- [RAW RECORDS]:
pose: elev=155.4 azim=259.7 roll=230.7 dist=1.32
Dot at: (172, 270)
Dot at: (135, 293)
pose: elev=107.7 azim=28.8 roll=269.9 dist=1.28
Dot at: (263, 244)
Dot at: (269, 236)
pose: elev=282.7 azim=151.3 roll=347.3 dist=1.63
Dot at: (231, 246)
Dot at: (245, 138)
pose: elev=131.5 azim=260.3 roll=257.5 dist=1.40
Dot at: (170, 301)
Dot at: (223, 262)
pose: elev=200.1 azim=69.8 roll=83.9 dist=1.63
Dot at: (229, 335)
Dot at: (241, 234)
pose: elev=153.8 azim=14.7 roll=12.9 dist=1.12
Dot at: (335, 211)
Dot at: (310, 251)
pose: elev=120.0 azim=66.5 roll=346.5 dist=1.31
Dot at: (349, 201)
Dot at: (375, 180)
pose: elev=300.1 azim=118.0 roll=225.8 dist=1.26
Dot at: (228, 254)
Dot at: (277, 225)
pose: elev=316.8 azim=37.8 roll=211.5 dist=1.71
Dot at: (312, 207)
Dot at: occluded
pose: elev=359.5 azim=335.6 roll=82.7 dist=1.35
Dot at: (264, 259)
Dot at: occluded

- [TASK DESCRIPTION]:
Reproduce the records above unchanged, from their very first line through the line that contains "Dot at: (241, 234)", including both of those lines.

- [FINISHED TASK]:
pose: elev=155.4 azim=259.7 roll=230.7 dist=1.32
Dot at: (172, 270)
Dot at: (135, 293)
pose: elev=107.7 azim=28.8 roll=269.9 dist=1.28
Dot at: (263, 244)
Dot at: (269, 236)
pose: elev=282.7 azim=151.3 roll=347.3 dist=1.63
Dot at: (231, 246)
Dot at: (245, 138)
pose: elev=131.5 azim=260.3 roll=257.5 dist=1.40
Dot at: (170, 301)
Dot at: (223, 262)
pose: elev=200.1 azim=69.8 roll=83.9 dist=1.63
Dot at: (229, 335)
Dot at: (241, 234)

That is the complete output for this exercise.